La population active agricole n'a diminué qu'en Amérique latine mais sa progression a été très variable dans les autres régions avec une augmentation particulièrement marquée en Afrique subsaharienne.

En conséquence, le stock de capital par actif agricole a diminué dans deux régions : l'Afrique subsaharienne et l'Asie du Sud mais il a augmenté de façon soutenue en Amérique latine.
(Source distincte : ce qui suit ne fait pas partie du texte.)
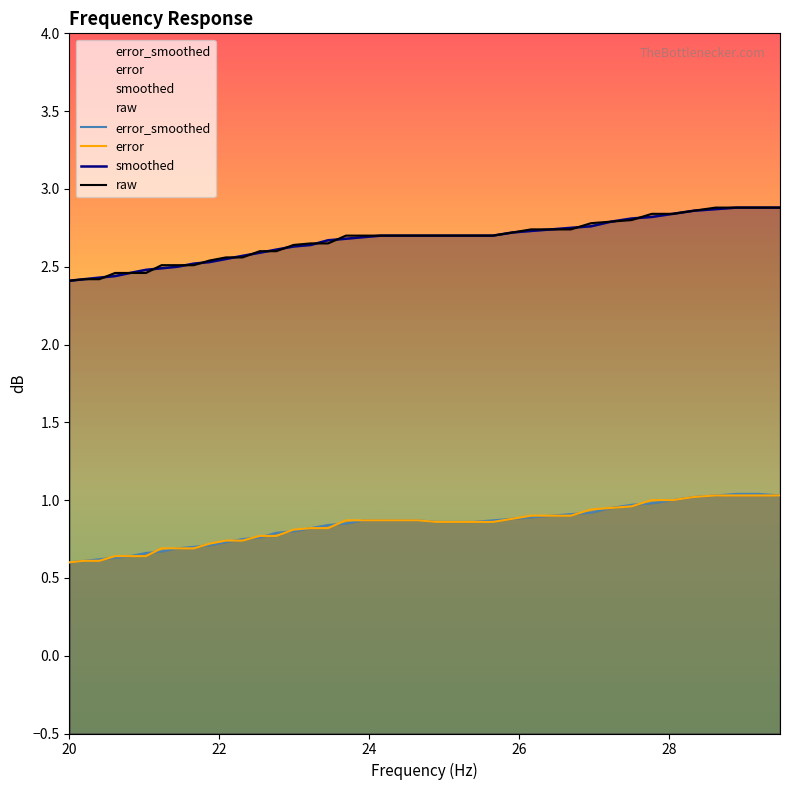

Is the value of raw at 12 greater than the value of error at 27?

Yes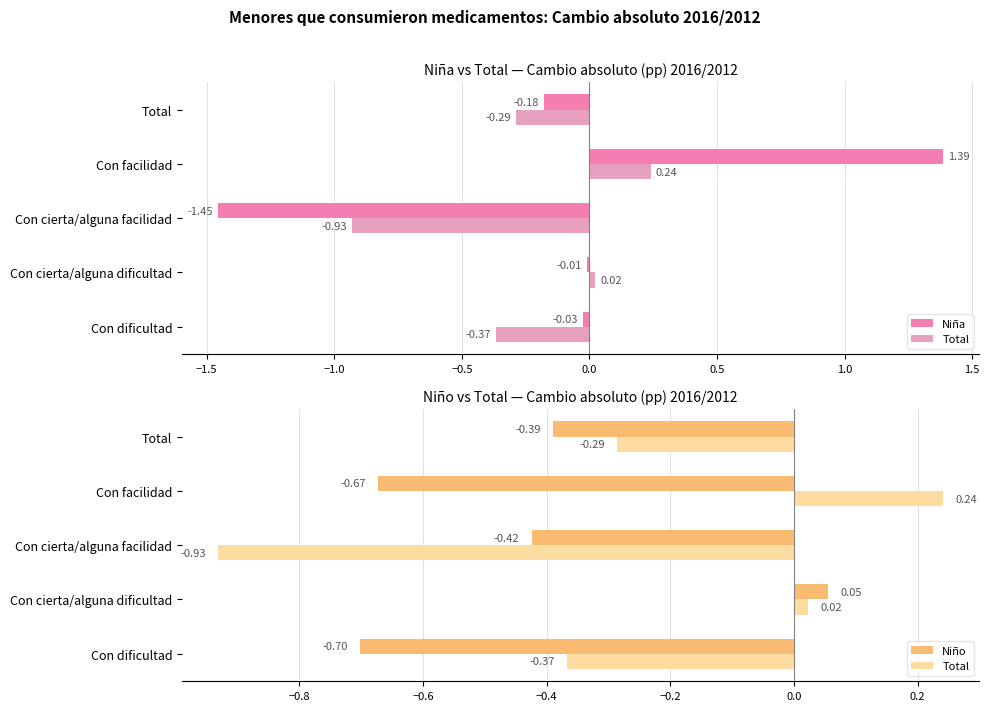

The Total series shows -0.4 at Total. True or false?

False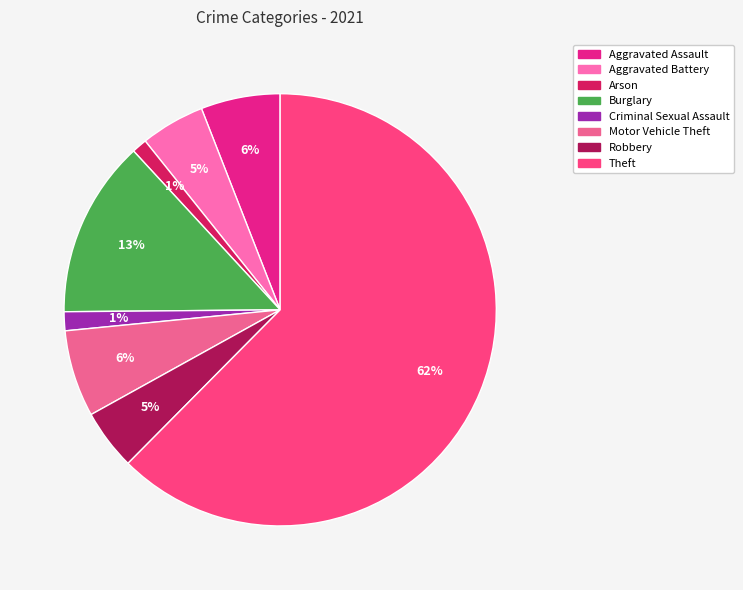

What is the largest slice in the pie chart?

Theft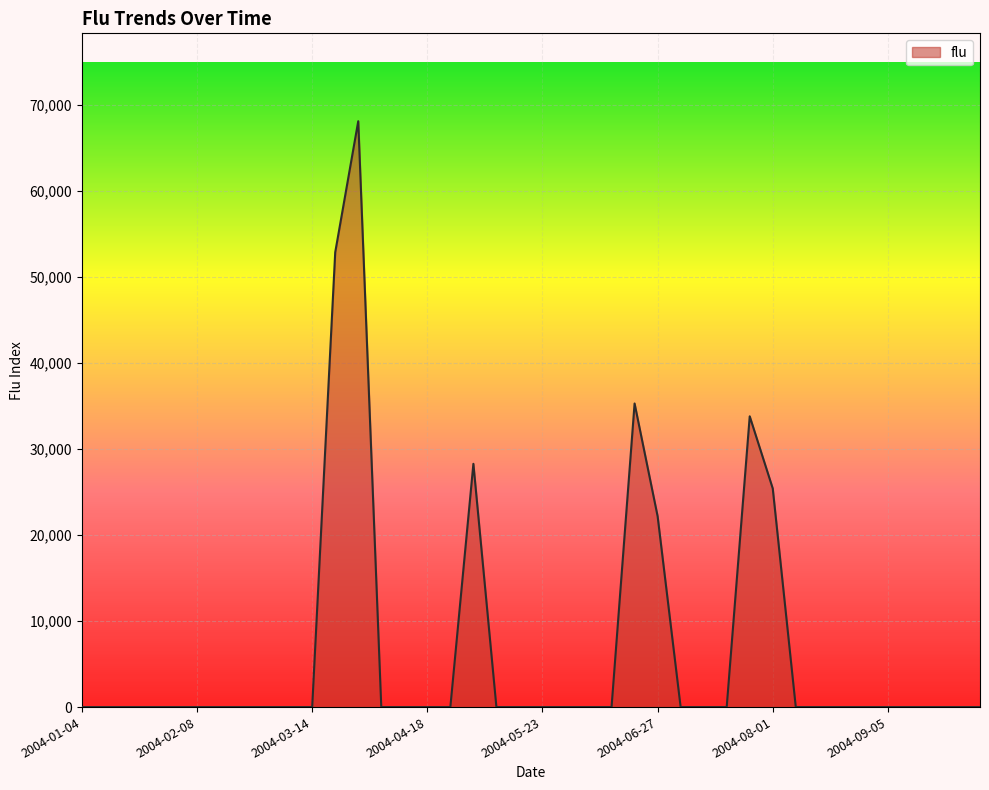

Reading right to left, list all the values displayed in this chart.

0.0	0.0	0.0	0.0	0.0	0.0	0.0	0.0	0.0	25420.4	33812.0	0.0	0.0	0.0	22194.6	35301.8	0.0	0.0	0.0	0.0	0.0	0.0	28288.4	0.0	0.0	0.0	0.0	68124.7	52882.2	0.0	0.0	0.0	0.0	0.0	0.0	0.0	0.0	0.0	0.0	0.0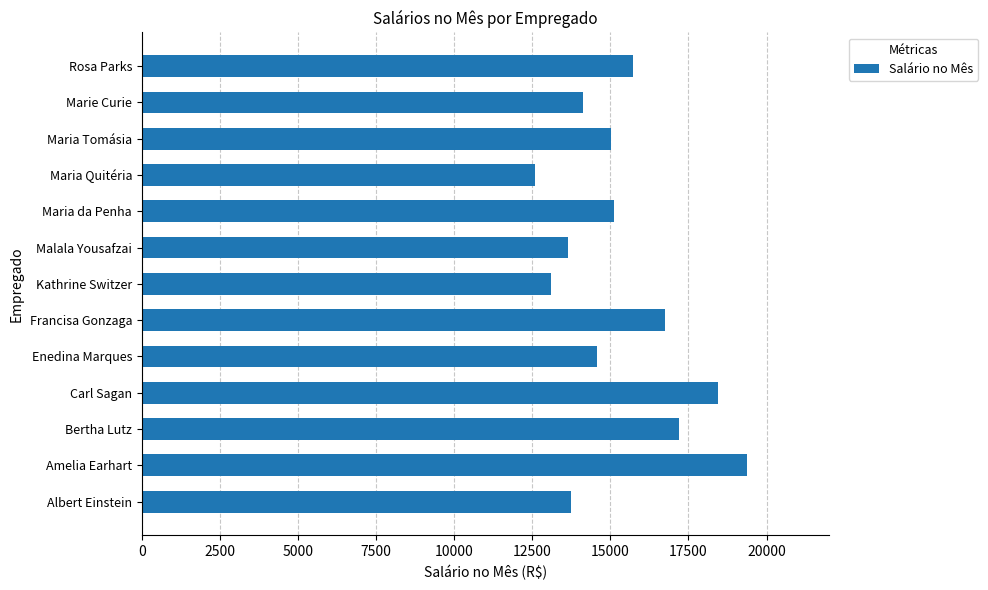

Which category has the lowest value across all series?

Maria Quitéria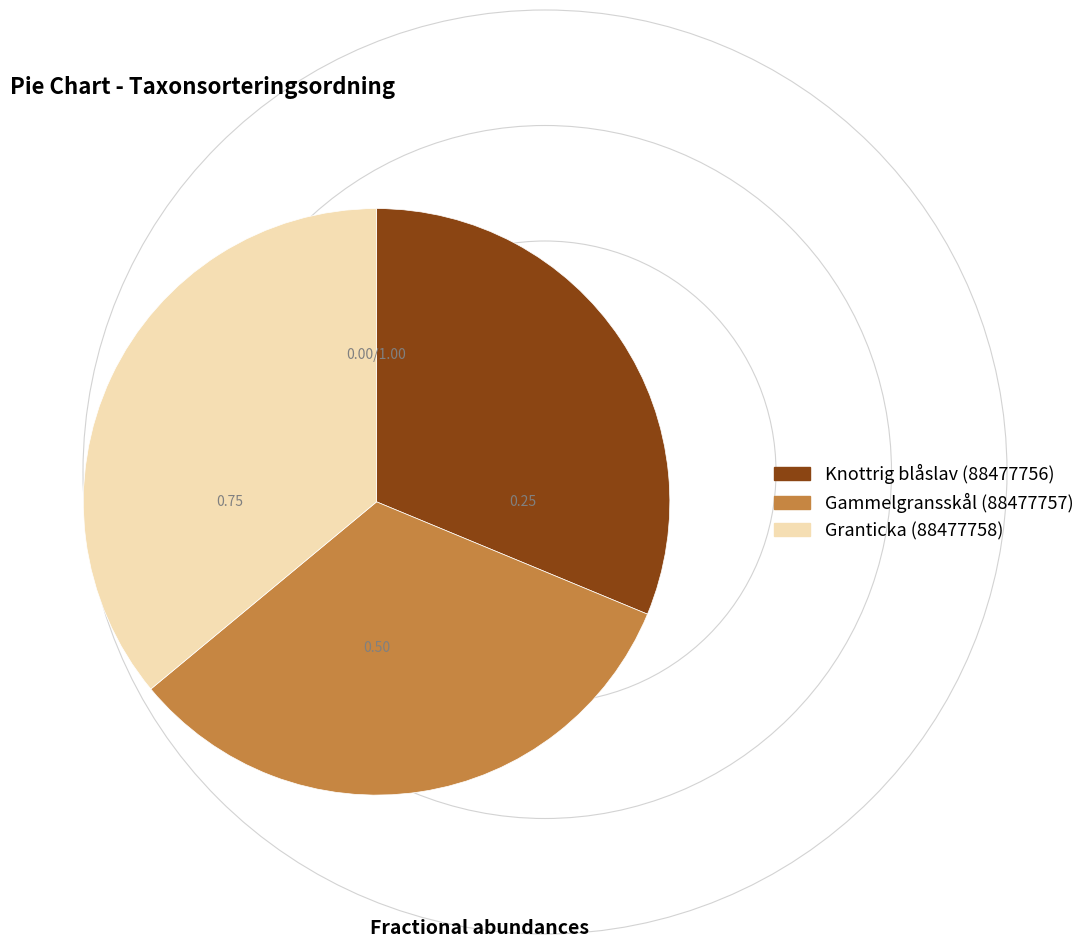

Between Gammelgransskål (88477757) and Knottrig blåslav (88477756), which is larger?

Gammelgransskål (88477757)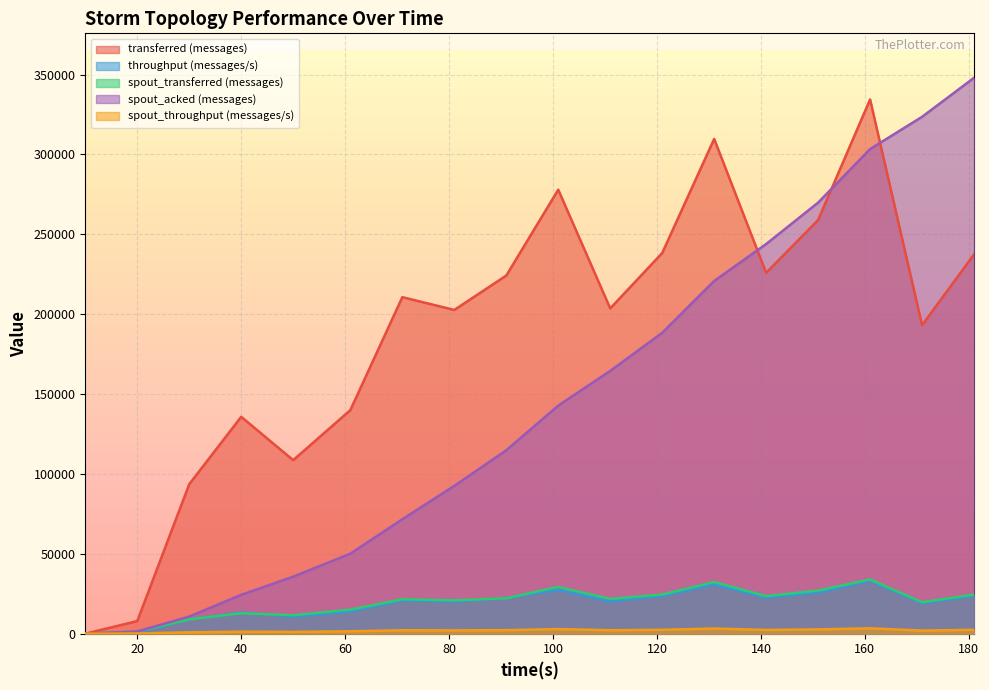

Between 50 and 171, which is larger?

171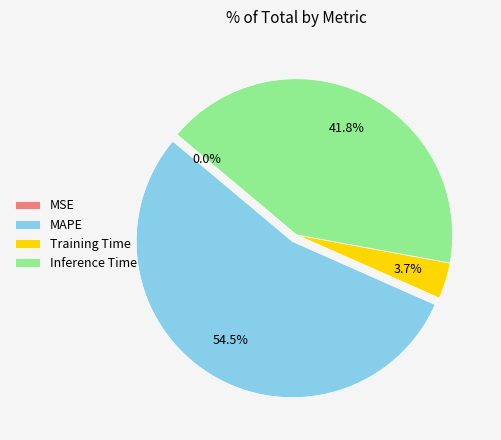

To the nearest percent, what is the difference between the MAPE and Inference Time slice percentages?

13%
Il est intéressant de décomposer le stock de capital agricole en ses différentes parties telles qu'inventoriées par la FAO. Celle-ci estime que les terres en représentent entre 52 et 55 %64(*), le bétail de 24 à 26 %, les machines de 16 à 17 % et les structures de l'exploitation autour de 5 %.

Entre 1975 et 2007, la progression la plus consistante a été celle des terres (+ 0,93 % par an) suivi des machines (+ 0,75 %), des structures (+ 0,66 %) et du bétail (+ 0,50 %).

Mais, en fin de période, l'investissement dans les terres ralentit.

Parmi les causes du ralentissement, il faut tout particulièrement évoquer la réduction des interventions publiques, internes ou internationales, dans l'agriculture.

C'est un constat partagé que les dépenses publiques et l'aide publique à l'agriculture ont baissé dans les années 90.

Il existe une corrélation positive entre les dépenses publiques consacrées à l'agriculture et la variation du capital/tête dans le secteur agricole.

Dépenses publiques pour l'agriculture par travailleur et ACS
dans 44 pays en développement de 1980 à 2005

Source : FAOSTAT

De même, bien que la corrélation soit perturbée par des car particuliers (le Brésil d'un côté, le Soudan de l'autre) l'aide publique au développement agricole, qui peut favoriser un niveau élevé de dépenses publiques agricoles, exerce globalement des effets favorables sur le capital/tête dans le secteur agricole.

Aide publique au développement agricole de 1980 à 2005
et croissance de l'ACS dans 118 pays, 1995-2005

Source : FAOSTAT


* 64 Il ne s'agit pas des seuls biens fonciers mais de « foncier viabilisé » qui comprend notamment l'irrigation.